Il est jugé de façon constante que lorsqu’un salarié demande la résiliation judiciaire de son contrat de travail et la nullité de son licenciement au cours d’une même instance, le juge, qui constate la nullité du licenciement, ne peut faire droit à la demande de réintégration.
En cas de licenciement postérieur à la résiliation, celle-ci prend effet à la date d’envoi de la lettre de licenciement.
En l’espèce, M. [Z] fait grief à son employeur de lui avoir fait subir un harcèlement moral et d’une exécution fautive du contrat de travail, sans autre précision sur ce dernier grief, caractérisant un grave manquement de sa part justifiant la résiliation judiciaire du contrat de travail aux torts de ce dernier à effet au 29 juin 2022, date de son licenciement.
Néanmoins, il ressort des développements qui précèdent que le harcèlement moral dont M. [G] se dit victime tant de la part de l’employeur que de son supérieur hiérarchique M. [E] n’est pas établi, pas plus qu’il n’est démontré une exécution fautive du contrat de travail à ce titre.
Il s’en déduit que les prétentions de M. [Z] aux fins de résiliation de son contrat de travail aux torts de l’employeur produisant les effets d’un licenciement sans cause réelle et sérieuse ne sont pas fondées. Ses demandes à ce titre seront donc rejetées, le jugement déféré étant confirmé sur ce point.
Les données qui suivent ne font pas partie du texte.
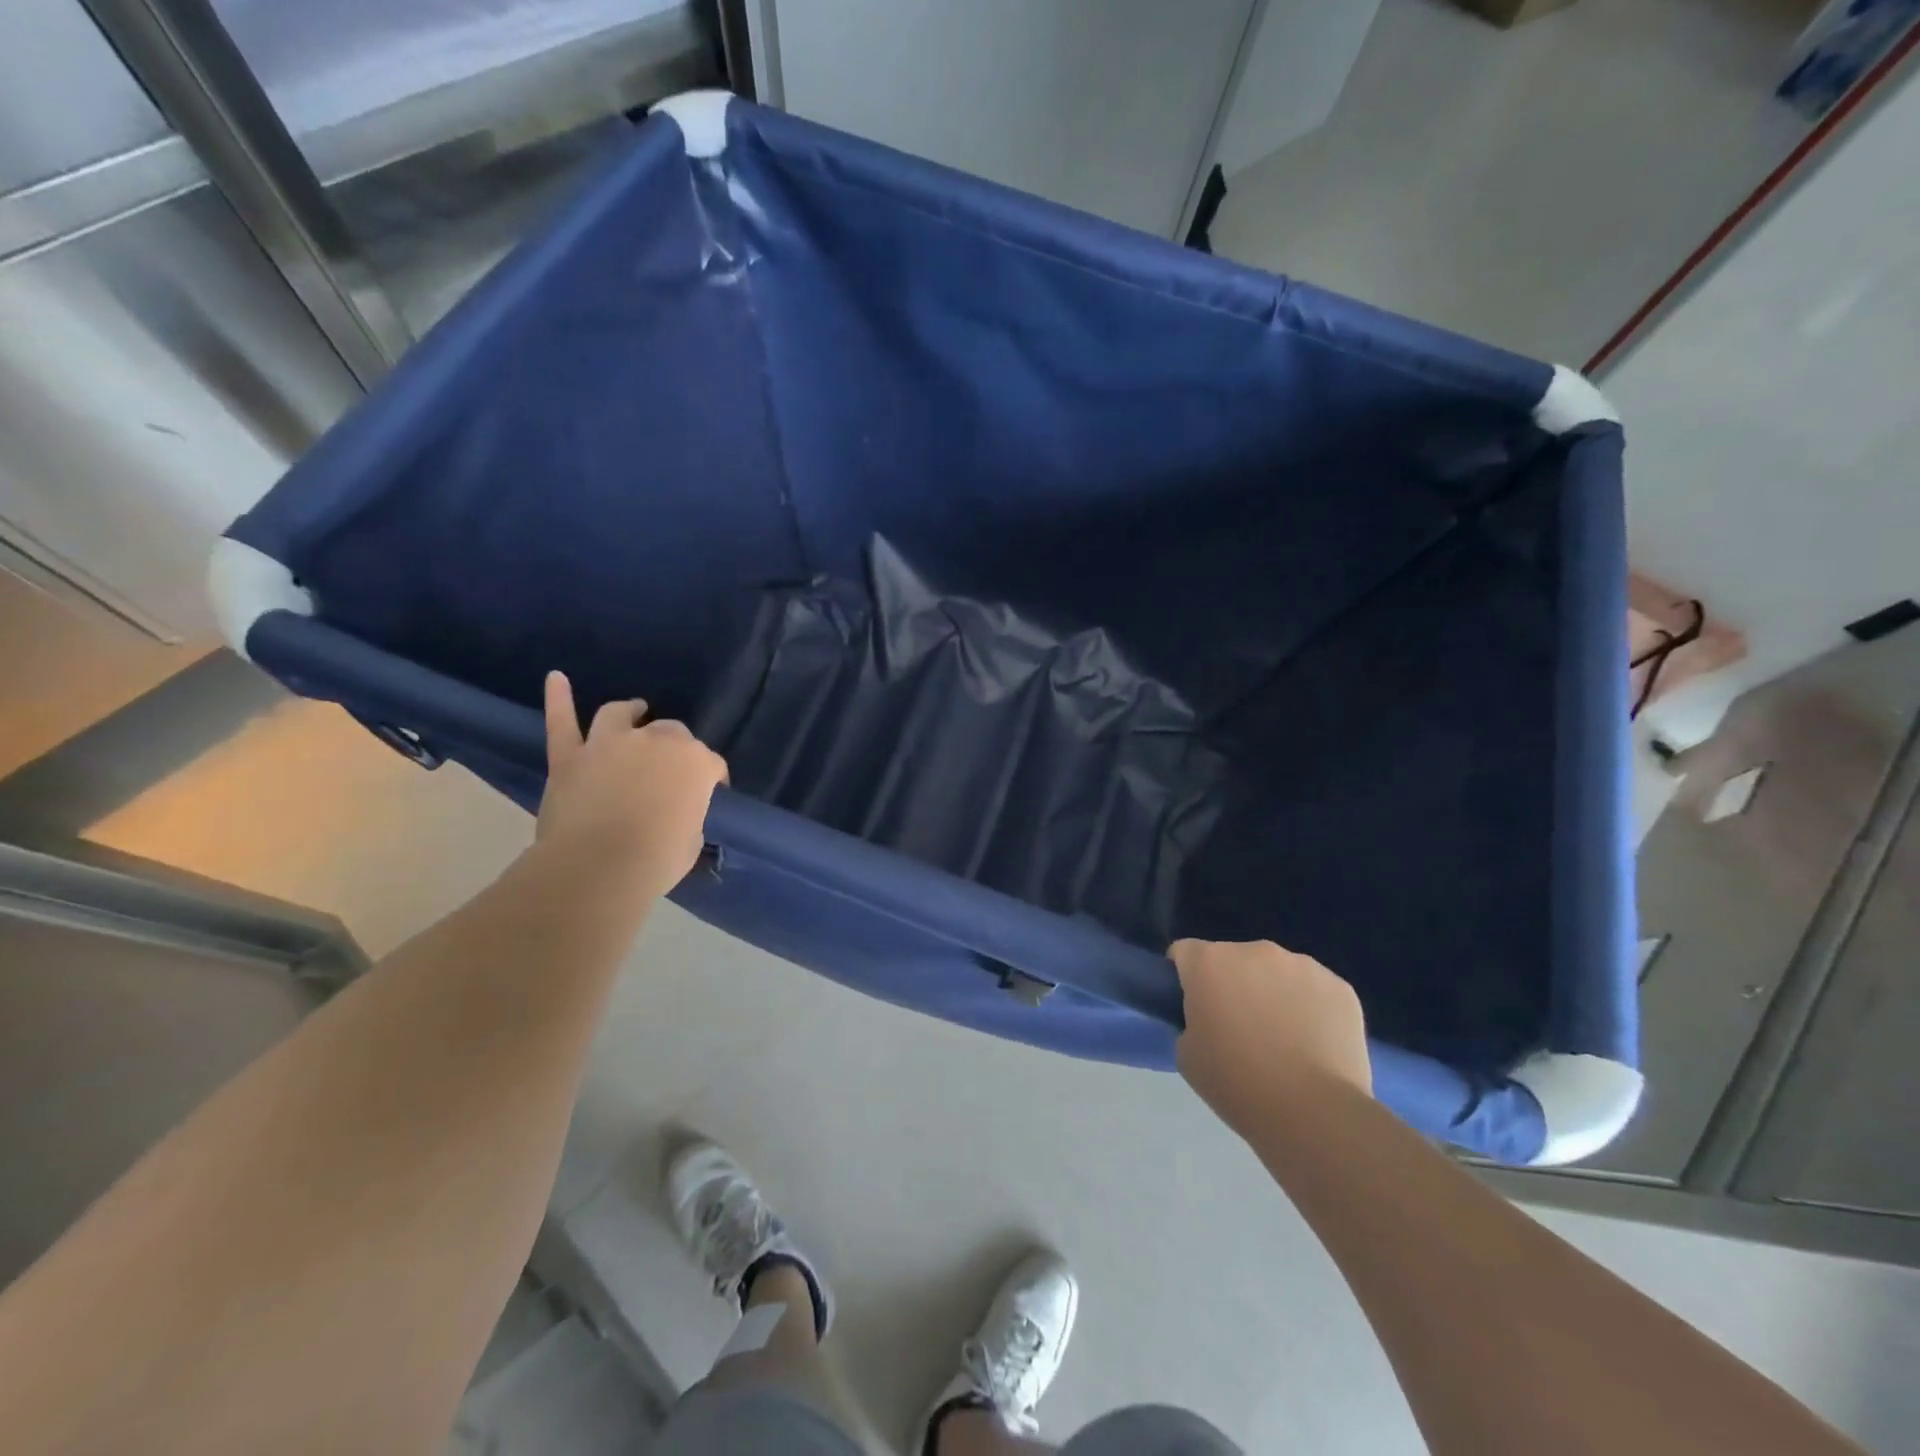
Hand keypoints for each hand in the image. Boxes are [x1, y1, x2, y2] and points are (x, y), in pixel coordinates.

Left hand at [537, 671, 727, 897]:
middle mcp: (656, 742)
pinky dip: (559, 698)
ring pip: (619, 715)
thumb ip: (687, 814)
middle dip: (675, 746)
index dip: (712, 779)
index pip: (712, 764)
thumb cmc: (657, 859)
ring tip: (634, 710)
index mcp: (695, 763)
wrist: (597, 867)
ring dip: (629, 711)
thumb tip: (674, 812)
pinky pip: (562, 722)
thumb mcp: (691, 839)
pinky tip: (556, 678)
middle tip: (670, 767)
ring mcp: (609, 744)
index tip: (710, 794)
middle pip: (671, 732)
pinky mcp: (570, 757)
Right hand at [1170, 939, 1371, 1138]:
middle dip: (1233, 984)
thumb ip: (1192, 1021)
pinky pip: (1315, 990)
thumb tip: (1210, 1019)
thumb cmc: (1237, 1084)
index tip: (1195, 1008)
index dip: (1186, 979)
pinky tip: (1315, 1045)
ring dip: (1273, 993)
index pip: (1185, 953)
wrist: (1313, 1114)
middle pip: (1234, 959)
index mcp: (1209, 962)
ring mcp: (1302, 965)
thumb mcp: (1187, 1054)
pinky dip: (1311, 1008)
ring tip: (1284, 1040)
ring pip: (1277, 972)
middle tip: (1240, 1029)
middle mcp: (1254, 951)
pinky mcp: (1340, 986)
III – Sur les demandes accessoires :
— sur la remise documentaire :
Dans le corps de ses conclusions, M. [Z] sollicite la délivrance par la société [13] des documents légaux afférents à la rupture rectifiés (bulletin de salaire, certificat de travail, reçu pour solde de tout compte et attestation Pôle Emploi).
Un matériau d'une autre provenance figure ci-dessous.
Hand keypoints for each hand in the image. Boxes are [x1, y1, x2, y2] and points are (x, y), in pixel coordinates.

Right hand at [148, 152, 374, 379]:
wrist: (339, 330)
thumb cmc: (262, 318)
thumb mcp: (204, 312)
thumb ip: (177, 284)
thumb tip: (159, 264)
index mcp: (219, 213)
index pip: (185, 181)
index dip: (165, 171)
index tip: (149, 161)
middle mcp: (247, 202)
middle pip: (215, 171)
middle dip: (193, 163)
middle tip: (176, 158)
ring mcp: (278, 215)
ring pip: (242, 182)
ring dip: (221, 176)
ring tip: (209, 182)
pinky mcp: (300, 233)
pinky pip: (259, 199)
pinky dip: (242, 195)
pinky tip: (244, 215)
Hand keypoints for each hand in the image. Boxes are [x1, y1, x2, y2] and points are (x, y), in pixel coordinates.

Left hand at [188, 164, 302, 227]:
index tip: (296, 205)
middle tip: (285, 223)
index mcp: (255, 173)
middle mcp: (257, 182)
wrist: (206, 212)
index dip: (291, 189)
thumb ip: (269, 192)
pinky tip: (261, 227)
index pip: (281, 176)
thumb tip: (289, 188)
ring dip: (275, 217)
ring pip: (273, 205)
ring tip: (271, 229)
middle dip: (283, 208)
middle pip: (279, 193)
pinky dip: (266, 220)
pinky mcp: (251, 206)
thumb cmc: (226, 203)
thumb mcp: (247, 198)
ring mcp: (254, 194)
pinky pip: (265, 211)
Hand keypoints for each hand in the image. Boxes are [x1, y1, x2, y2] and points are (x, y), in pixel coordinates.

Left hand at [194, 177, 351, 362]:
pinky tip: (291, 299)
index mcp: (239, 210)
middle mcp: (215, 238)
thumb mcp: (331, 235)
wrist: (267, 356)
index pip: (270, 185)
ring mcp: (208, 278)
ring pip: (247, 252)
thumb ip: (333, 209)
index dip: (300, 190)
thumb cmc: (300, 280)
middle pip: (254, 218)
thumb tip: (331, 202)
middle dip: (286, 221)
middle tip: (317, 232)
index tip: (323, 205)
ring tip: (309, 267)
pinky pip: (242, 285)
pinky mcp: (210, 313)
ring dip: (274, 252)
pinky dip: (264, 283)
Néanmoins, nonobstant le fait que le rejet de l’ensemble de ses prétentions rend cette demande sans objet, la cour relève qu’il n’est formulé dans le dispositif de ses conclusions aucune demande en ce sens, de sorte qu’elle n’en est pas saisie.
— Sur l’article 700 du code de procédure civile et les dépens :
Le jugement déféré sera confirmé sur ces points sauf en ce qu’il a rejeté les demandes de la société [13] et de M. [E] au titre de l’article 700 du code de procédure civile.
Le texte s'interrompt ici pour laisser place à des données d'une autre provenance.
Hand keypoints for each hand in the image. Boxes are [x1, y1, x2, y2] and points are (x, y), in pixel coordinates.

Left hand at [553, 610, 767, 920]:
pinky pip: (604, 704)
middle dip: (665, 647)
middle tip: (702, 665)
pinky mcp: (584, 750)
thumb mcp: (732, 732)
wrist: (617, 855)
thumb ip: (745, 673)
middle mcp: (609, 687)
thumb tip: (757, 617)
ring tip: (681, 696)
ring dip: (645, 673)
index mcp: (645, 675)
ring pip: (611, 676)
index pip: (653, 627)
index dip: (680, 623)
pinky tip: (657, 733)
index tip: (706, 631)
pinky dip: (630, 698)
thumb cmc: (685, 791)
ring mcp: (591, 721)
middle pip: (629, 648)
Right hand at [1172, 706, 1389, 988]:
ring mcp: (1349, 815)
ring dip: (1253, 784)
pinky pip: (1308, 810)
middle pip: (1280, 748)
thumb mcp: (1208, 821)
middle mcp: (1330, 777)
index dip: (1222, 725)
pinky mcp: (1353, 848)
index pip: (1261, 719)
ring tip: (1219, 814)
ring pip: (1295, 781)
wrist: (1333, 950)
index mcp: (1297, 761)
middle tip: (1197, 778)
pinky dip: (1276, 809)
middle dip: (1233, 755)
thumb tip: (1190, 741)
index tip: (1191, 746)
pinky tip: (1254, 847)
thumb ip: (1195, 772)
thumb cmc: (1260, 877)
M. [Z] sera condamné à payer :
— à la société [13] la somme de 500 euros au titre de l’article 700 du code de procédure civile,
— à M. [E] la somme de 1 000 euros au titre de l’article 700 du code de procédure civile,
La demande de M. [Z] au titre de l’article 700 du code de procédure civile formulée à hauteur d’appel sera rejetée,
M. [Z] succombant, il supportera les dépens d’appel.
PAR CES MOTIFS
La cour, statuant par arrêt contradictoire,
CONFIRME le jugement rendu le 8 décembre 2022 par le conseil de prud’hommes de Chalon-sur-Saône sauf en ce qu’il a rejeté les demandes de la société [13] et de M. [V] [E] au titre de l’article 700 du code de procédure civile,
Statuant à nouveau du chef infirmé et y ajoutant,
CONDAMNE M. [B] [Z] à payer :
— 500 euros à la société [13] au titre de l’article 700 du code de procédure civile
— 1 000 euros à M. [V] [E] au titre de l’article 700 du code de procédure civile,
REJETTE la demande de M. [B] [Z] au titre de l’article 700 du code de procédure civile à hauteur d’appel,
CONDAMNE M. [B] [Z] aux dépens d’appel.
Ledit arrêt a été prononcé par mise à disposition au greffe le 21 novembre 2024, signé par M. Olivier MANSION, président de chambre et Mme Jennifer VAL, greffier.